Décryptage
La révolution de l’habitat collectif "connecté"
La place croissante des nouvelles technologies révolutionne la vie et le fonctionnement des résidences. E-communautés, gestion en tant réel des copropriétés, domotique… Entre Web 2.0 et high-tech, c’est l’habitat même qui est réinventé. Une cité radieuse du futur ?
Imaginez… Une cité "du troisième type", où le numérique permet de "tchater" avec son voisin tout en faisant ses courses, de régler son problème de fuite d’eau depuis son travail en quelques minutes ou encore d’aider son petit dernier pour ses devoirs en connexion avec l’école. Vous croyez cela utopique ? Plus pour longtemps. Une première expérience de ce type devrait voir le jour aux environs 2010-2011 au Fort d’Issy-Les-Moulineaux. L’objectif annoncé est d’en faire la première "Cité numérique" de France.
Le projet en cours mise sur 1300 logements, pourvus de nouvelles technologies et innovations numériques comme domotiques. Ces équipements, pensés également en termes de développement durable, amélioreront la gestion quotidienne du logement collectif et donc la qualité de vie.
Cette révolution de l’habitat collectif, voire de l’habitat tout court, s’observe au niveau national. Les exemples mentionnés ci-dessus ne sont d’ailleurs qu’une infime partie des usages et des services imaginés aujourd’hui.
Une attente des particuliers
Tous répondent à une attente forte des particuliers. Les sociologues constatent en effet l’instauration d’un phénomène de "tribu", observé notamment sur Internet : la création de communautés d’échanges au sein d’une collectivité donnée. Telle une "décentralisation" optimale des services. Le site Peuplade en est l’exemple : il permet la mise en relation de gens d’un même quartier et l’échange de services. A l’échelle mondiale, on parle également de plus en plus du concept Web 2.0, le passage d’une collection de sites où l’on "zappe" à une plateforme informatique, fournissant des applications web aux utilisateurs depuis chez eux.
Demain, c’est aujourd’hui
Ces phénomènes sociologiques, couplés au développement du réseau domestique et de la domotique, donnent une vision de l’habitat de demain. Mais demain n’est déjà plus très loin ! De nouveaux outils apparaissent dès cette année, accentuant ces tendances. Les satellites font leur entrée dans la gestion des copropriétés et, dès octobre, une plateforme internet dédiée aux immeubles sera créée : le tchat entre voisins, c’est donc pour le mois prochain (voir pages suivantes).
Un habitat social, écologique et mobile
Pour Philippe Caillol, ingénieur nouvelles technologies et multimédia chez Bouygues - dont la filiale Bouygues Immobilier coordonne le projet du Fort d’Issy – l’habitat de demain sera ainsi social, écologique et mobile.
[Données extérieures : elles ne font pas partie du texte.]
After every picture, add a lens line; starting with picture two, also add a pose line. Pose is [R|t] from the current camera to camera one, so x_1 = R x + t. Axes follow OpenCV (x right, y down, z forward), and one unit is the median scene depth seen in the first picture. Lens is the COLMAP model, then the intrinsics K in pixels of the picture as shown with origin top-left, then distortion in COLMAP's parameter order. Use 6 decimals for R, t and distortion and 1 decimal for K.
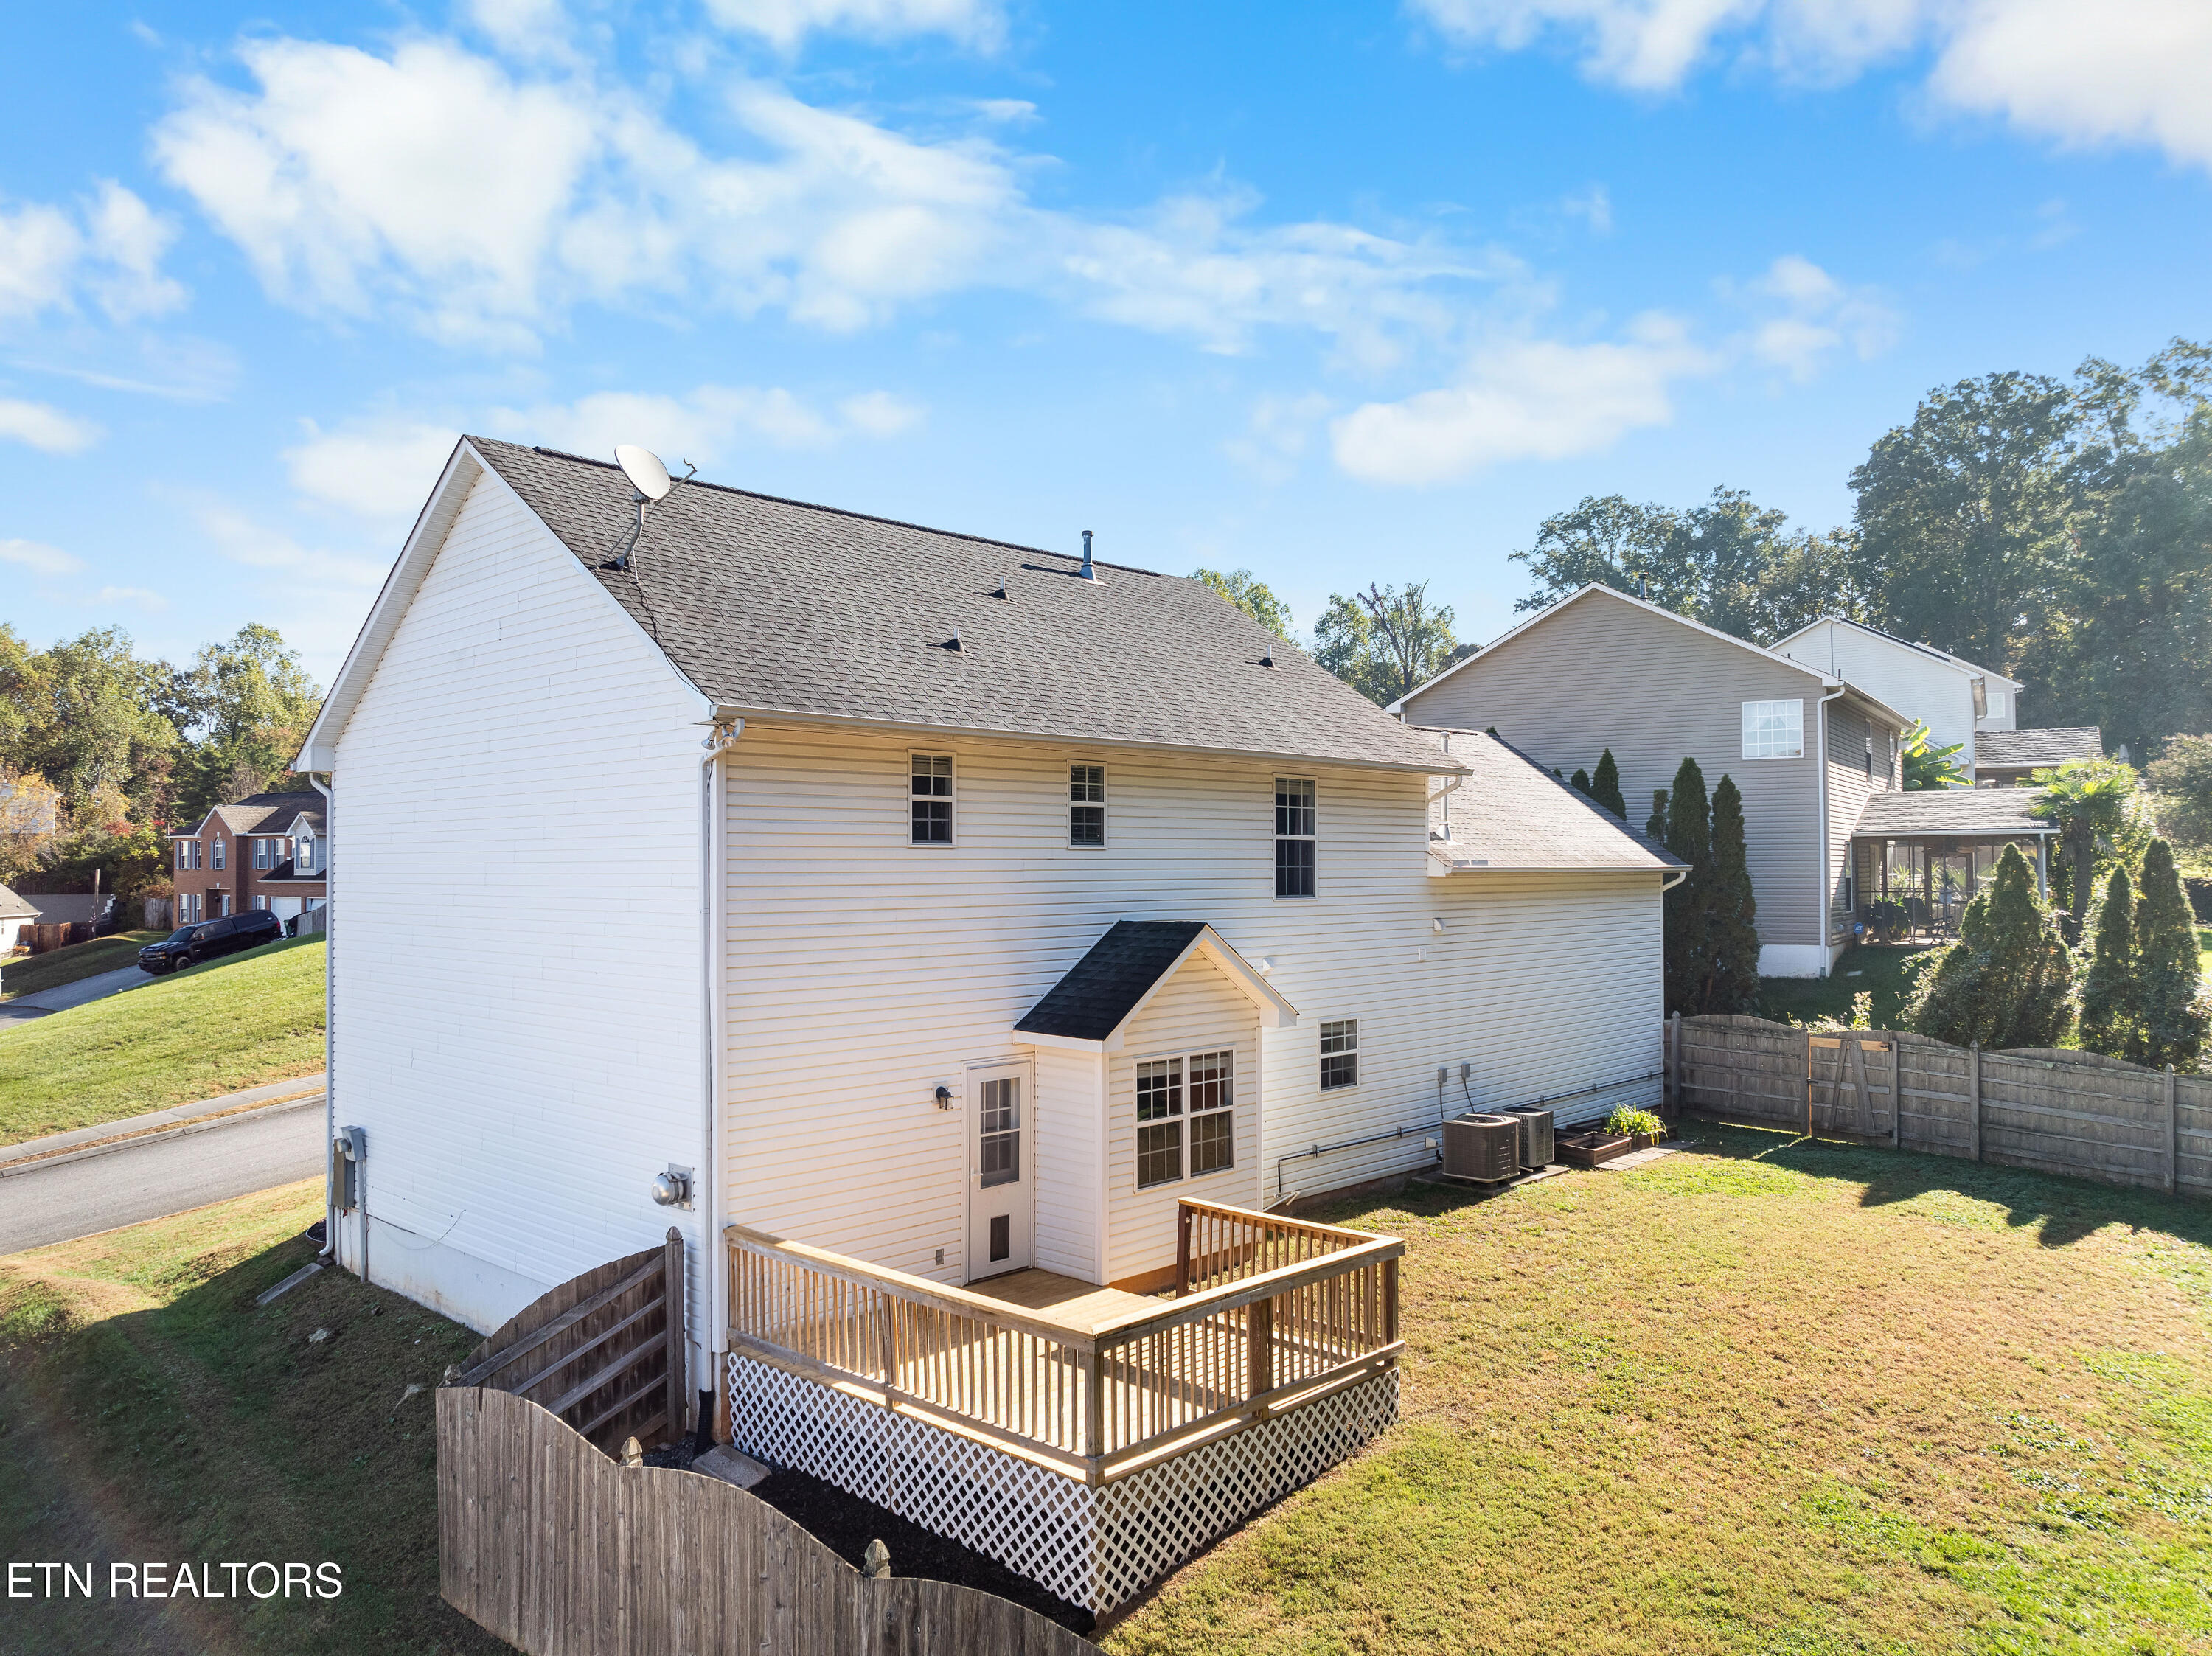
lens RADIAL K [[1568.1, 0, 1103.5], [0, 1568.1, 816.3], [0, 0, 1]] dist [-0.043401, 0.012178]
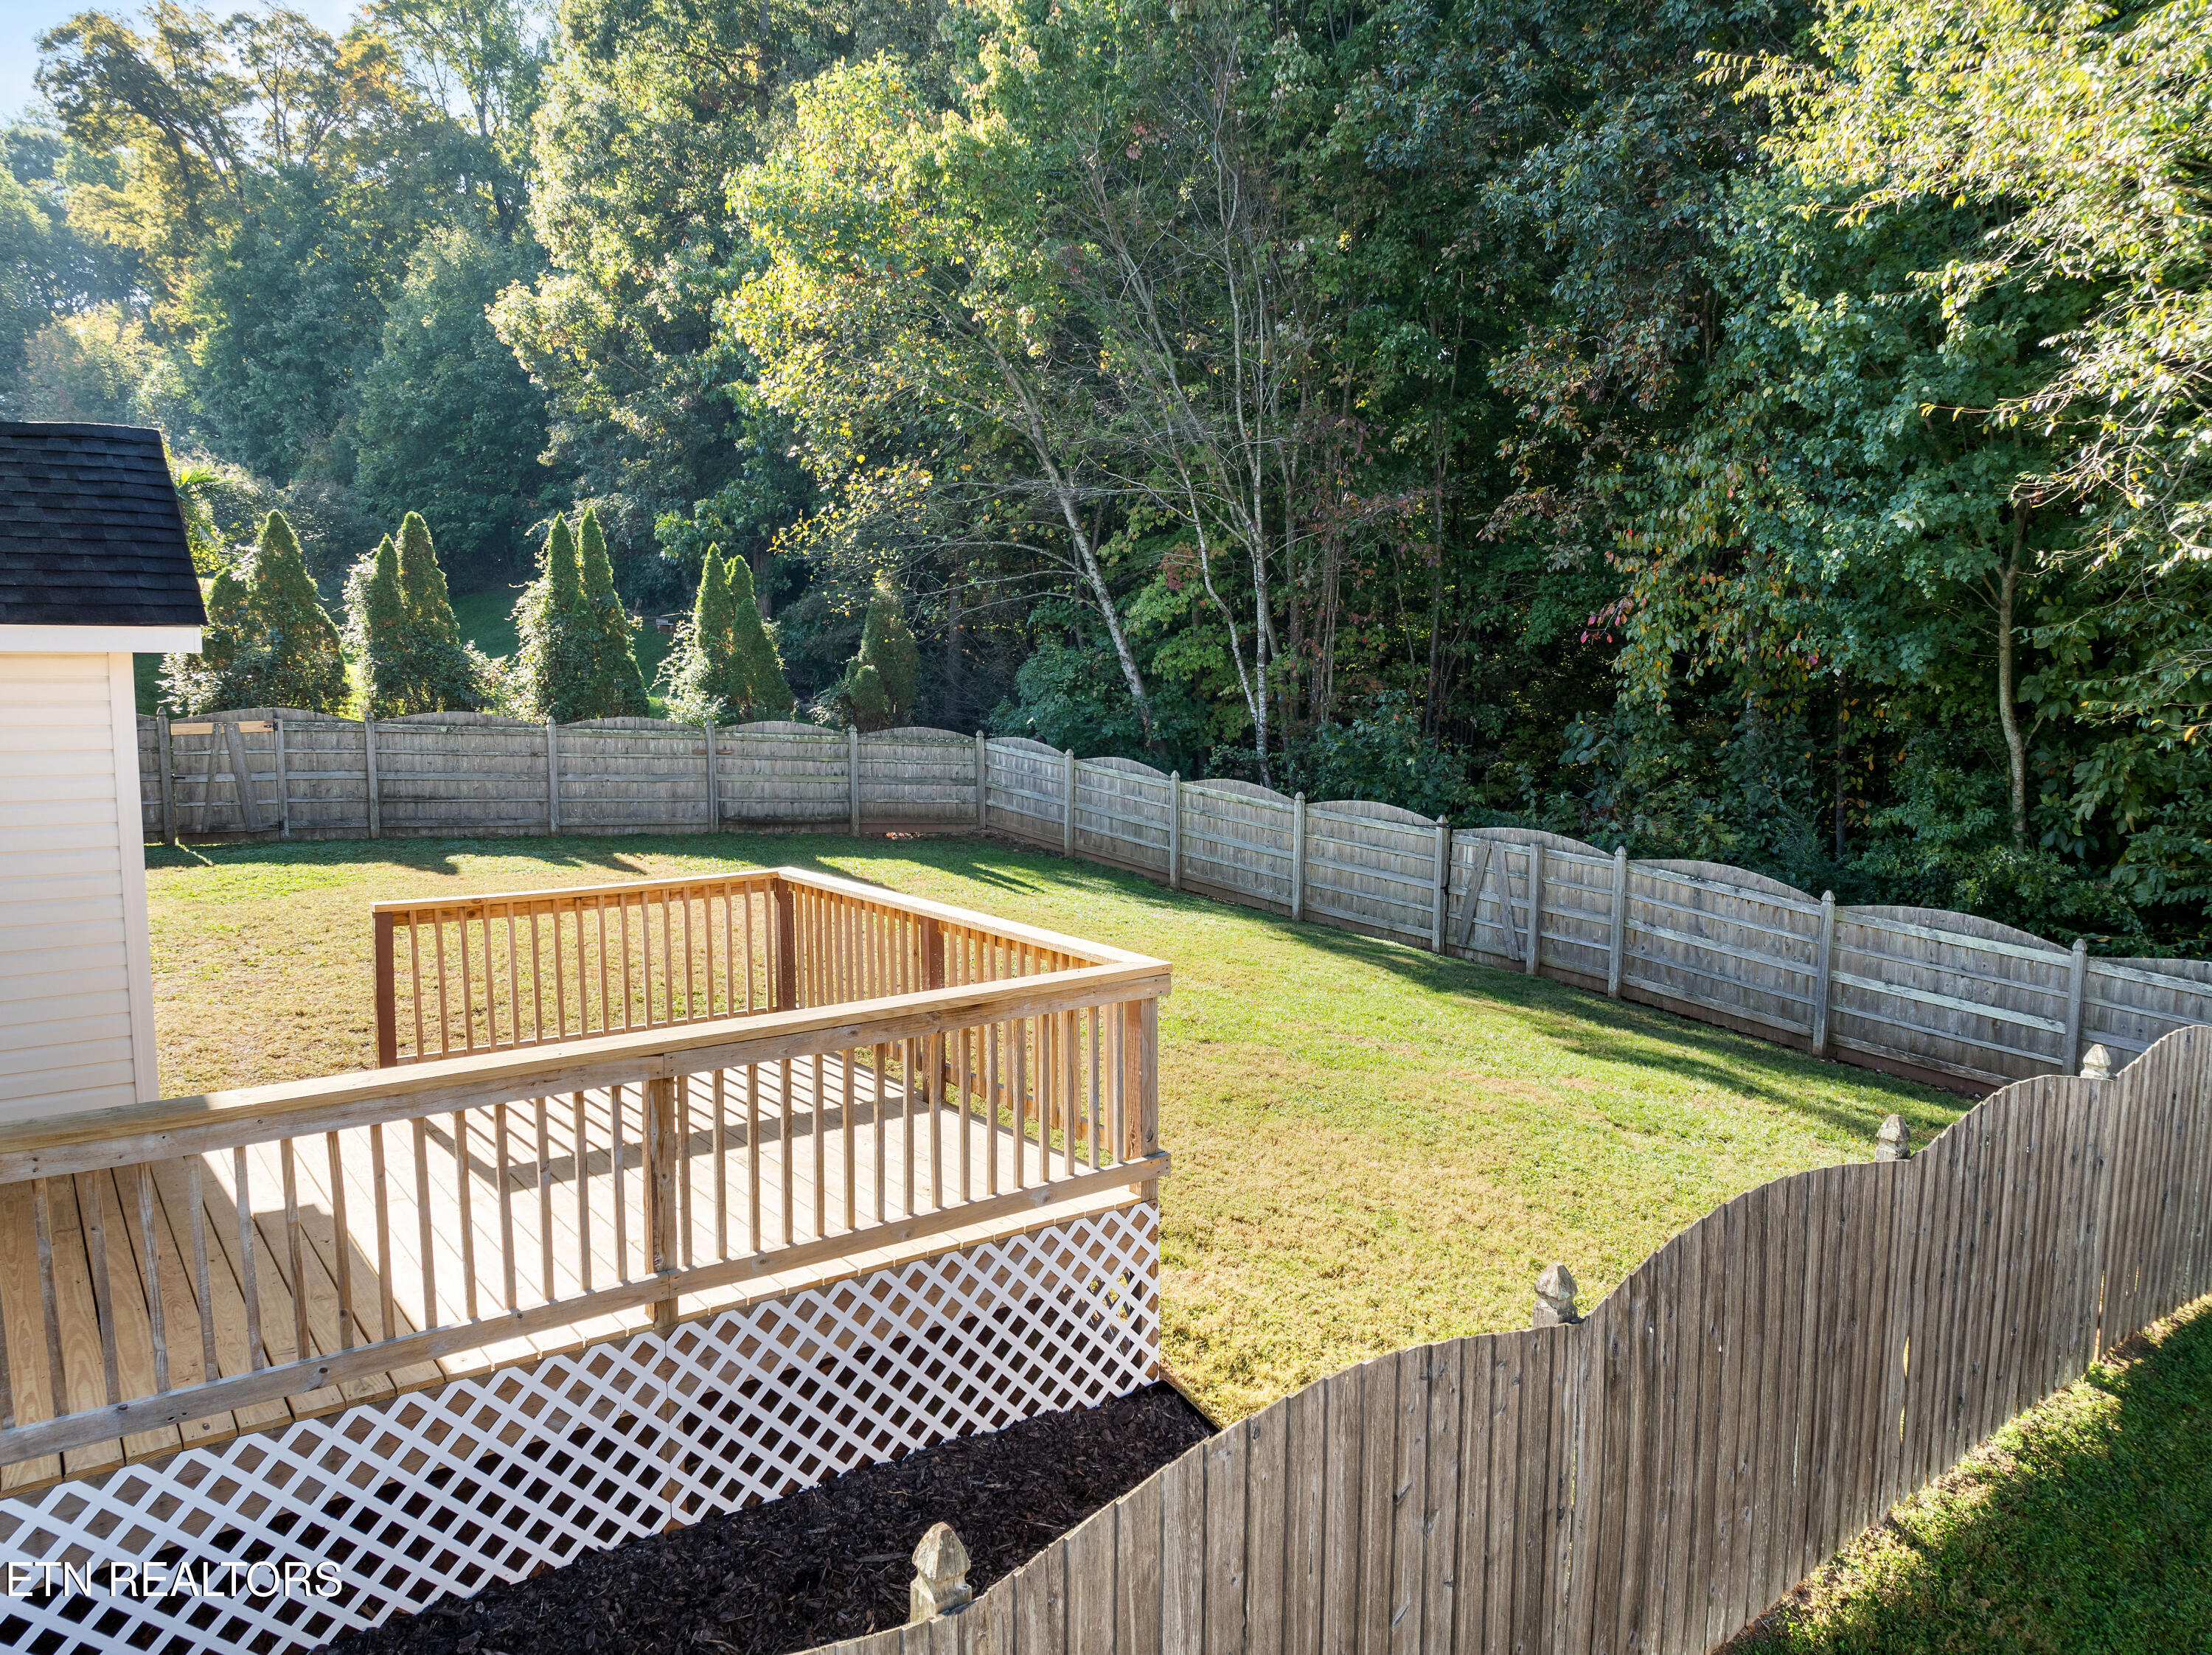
lens RADIAL K [[1567.9, 0, 1107.1], [0, 1567.9, 831.6], [0, 0, 1]] dist [-0.043401, 0.012178]
pose [[0.168535, -0.110584, 0.979473, -0.381930], [-0.036600, 0.992300, 0.118330, 0.124143], [-0.985016, -0.055791, 0.163190, 0.561012]]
Prenons des exemples concrets. Tout d'abord, grâce à la création d’un réseau intranet à l’immeuble, la communauté s’échange des bons plans, des services, organise des rencontres ou des forums sur son lieu de vie : le tissu social se resserre. D’un point de vue écologique, au-delà de la construction même, la coordination des réseaux d’énergie par la domotique permet une meilleure gestion des ressources et donc des économies d’énergie. L’accessibilité à l’immeuble sera également optimisée. Enfin, le fait de pouvoir gérer à distance son habitation la rend "mobile" : "imaginez vous en vacances lorsqu’une fuite d’eau se déclenche chez vous, vous êtes prévenu grâce à votre téléphone d’une consommation anormale et vous pouvez couper à distance votre compteur", explique Philippe Caillol.
L’amplification de tous ces phénomènes viendra notamment de l’application d’une norme, la NF 15-100, qui introduit en France le réseau domestique. A partir de 2010, la pose d’une prise Ethernet sera en effet obligatoire dans tous les logements, constituant une véritable "porte" ouverte vers le numérique pour tous donc une potentialité infinie de nouveaux services.
Un habitat ouvert sur son quartier, sa ville, son pays… le monde !
Mais à la différence de la Cité radieuse de Le Corbusier qui fonctionnait en circuit fermé, l’habitat de demain sera ouvert : des passerelles permettront de se connecter au réseau de sa ville ou à celui des transports en commun… Les possibilités semblent infinies ! C’est l’habitant qui en sera l’instigateur par l’utilisation qu’il fera de ces outils.